Dennis Dick of Bright Trading said it was “pretty clear that Musk regrets the buyer and that he is trying everything to bring the price down, and I think he will succeed,” he told Reuters.

Last month, Mr Musk tweeted that the deal was “temporarily on hold” and said he would not proceed with the offer until the company provided proof that spambots make up less than 5 percent of its users.

The time has come for a broad dialogue among media workers, consumers and politicians on how to integrate media ethics more meaningfully into the community norms and day-to-day management of social media platforms. (Chris Delmas/AFP via Getty Images)

He has said he believes spambots make up at least a fifth of the user base.

The billionaire waived due diligence when he agreed to buy Twitter in April for $54.20 a share.

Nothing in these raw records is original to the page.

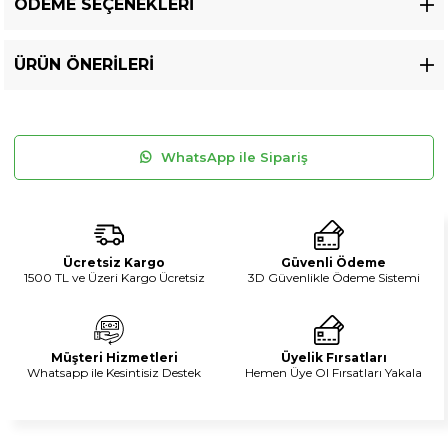
ÖDEME SEÇENEKLERI
ÜRÜN ÖNERILERI
WhatsApp ile Sipariş
Ücretsiz Kargo
Güvenli Ödeme
1500 TL ve Üzeri Kargo Ücretsiz
3D Güvenlikle Ödeme Sistemi
Müşteri Hizmetleri
Üyelik Fırsatları
Whatsapp ile Kesintisiz Destek
Hemen Üye Ol Fırsatları Yakala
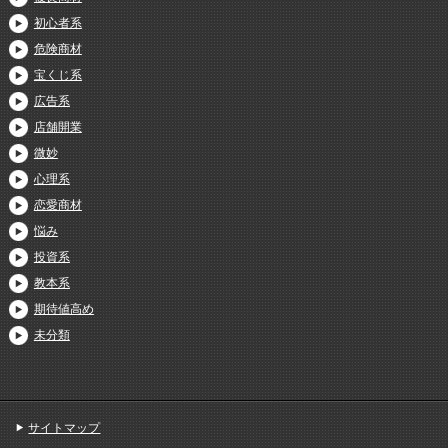
初心者系
危険商材
宝くじ系
広告系
店舗開業
微妙
心理系
恋愛商材
悩み
投資系
教本系
期待値高め
未分類
サイトマップ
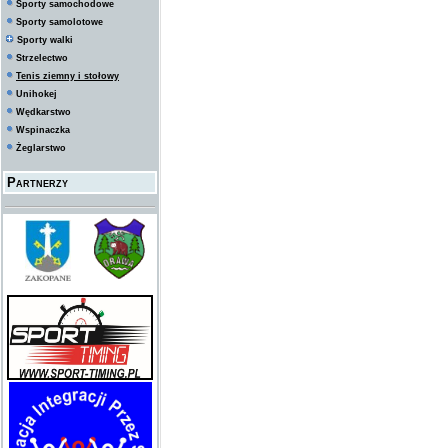
Sporty samochodowe
Sporty samolotowe
Sporty walki
Strzelectwo
Tenis ziemny i stołowy
Unihokej
Wędkarstwo
Wspinaczka
Żeglarstwo
Partnerzy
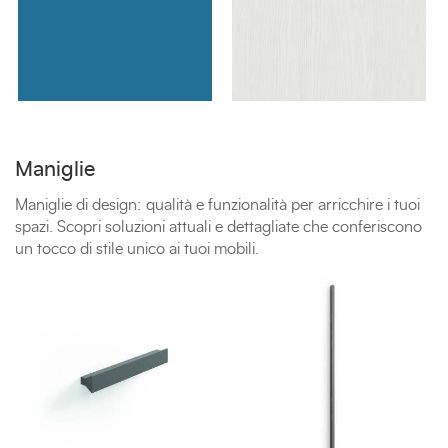
Maniglie
Maniglie di design: qualità e funzionalità per arricchire i tuoi
spazi. Scopri soluzioni attuali e dettagliate che conferiscono
un tocco di stile unico ai tuoi mobili.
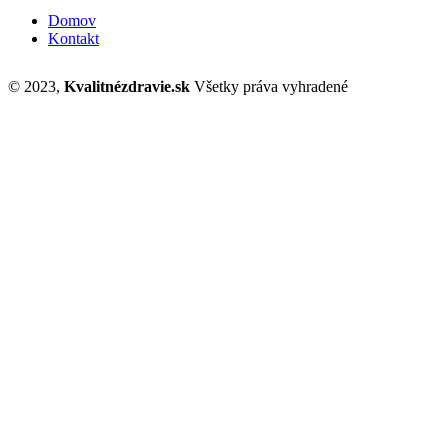
Domov
Kontakt
© 2023,
Kvalitnézdravie.sk
Všetky práva vyhradené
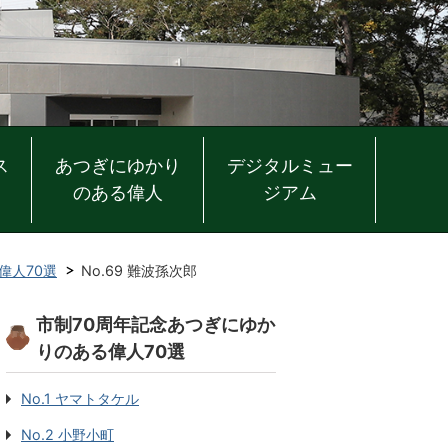
ス
あつぎにゆかり
デジタルミュー
のある偉人
ジアム
偉人70選
No.69 難波孫次郎
市制70周年記念あつぎにゆか
りのある偉人70選
No.1 ヤマトタケル
No.2 小野小町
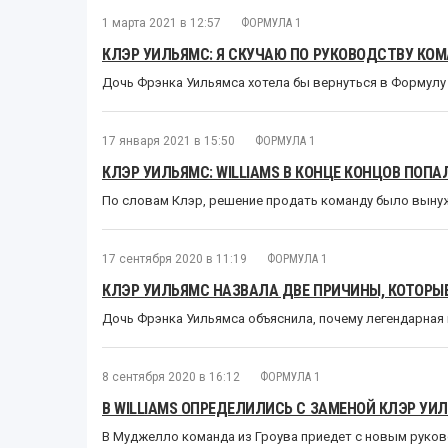
1 марта 2021 в 12:57
ФОРМУЛА 1
КЛЭР УИЛЬЯМС: Я СКУЧАЮ ПО РУКОВОДСТВУ КО
Дочь Фрэнка Уильямса хотела бы вернуться в Формулу
17 января 2021 в 15:50
ФОРМУЛА 1
КЛЭР УИЛЬЯМС: WILLIAMS В КОНЦЕ КОНЦОВ ПОПА
По словам Клэр, решение продать команду было вын
17 сентября 2020 в 11:19
ФОРМУЛА 1
КЛЭР УИЛЬЯМС НАЗВАЛА ДВЕ ПРИЧИНЫ, КОТОРЫЕ 
Дочь Фрэнка Уильямса объяснила, почему легендарная
8 сентября 2020 в 16:12
ФОРМУЛА 1
В WILLIAMS ОПРЕДЕЛИЛИСЬ С ЗАМЕНОЙ КЛЭР УИ
В Муджелло команда из Гроува приедет с новым руко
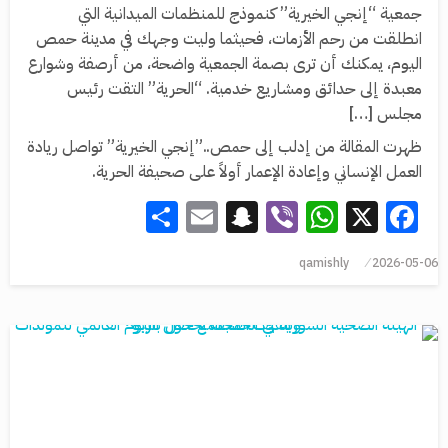
جمعية “إنجي الخيرية” كنموذج للمنظمات الميدانية التي
انطلقت من رحم الأزمات، فحيثما وليت وجهك في مدينة حمص
اليوم، يمكنك أن ترى بصمة الجمعية واضحة، من أرصفة وشوارع
معبدة إلى حدائق ومشاريع خدمية. “الحرية” التقت رئيس
مجلس […]
ظهرت المقالة من إدلب إلى حمص..”إنجي الخيرية” تواصل ريادة
العمل الإنساني وإعادة الإعمار أولاً على صحيفة الحرية.
Share
Snapchat
Email
WhatsApp
Viber
Facebook
X
qamishly
2026-05-06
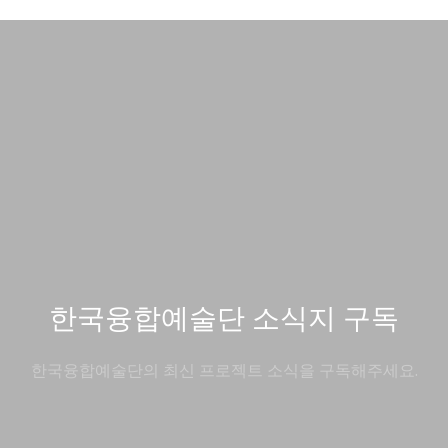
한국융합예술단 소식지 구독
한국융합예술단의 최신 프로젝트 소식을 구독해주세요.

Twitter shares fell 1.5 percent on the news to $39.56 dollars.

Wall Street is rising

US equities ended a volatile session higher, but lingering concerns about rising inflation persisted.

The Dow Jones index rose 16 points or 0.05 percent to 32,916, the S&P 500 rose 0.3 percent to 4,121 and the Nasdaq Composite gained 0.4 percent to 12,061.

Amazon stock rose 2 percent and was the biggest driver of the S&P 500.

Apple shares rose 0.5 percent as it made important announcements at its annual software developer conference.

In London, the FTSE 100 index rose 1 percent to 7,608, the CAC 40 in Paris also rose 1 percent to 4,988 and the DAX in Germany gained 1.3 percent to 14,654.

All eyes will be on the Reserve Bank this afternoon.

The RBA is tipped to raise interest rates again to curb rising inflation.

At 7:40 a.m. AEST, the Australian dollar was lower at about $71.92 US cents, while the futures index, the ASX SPI 200 index, fell 0.07 percent to 7,207.

Spot gold fell to $1842.13 an ounce, while Brent crude rose 0.2 percent to $120 a barrel after Saudi Arabia raised crude oil prices.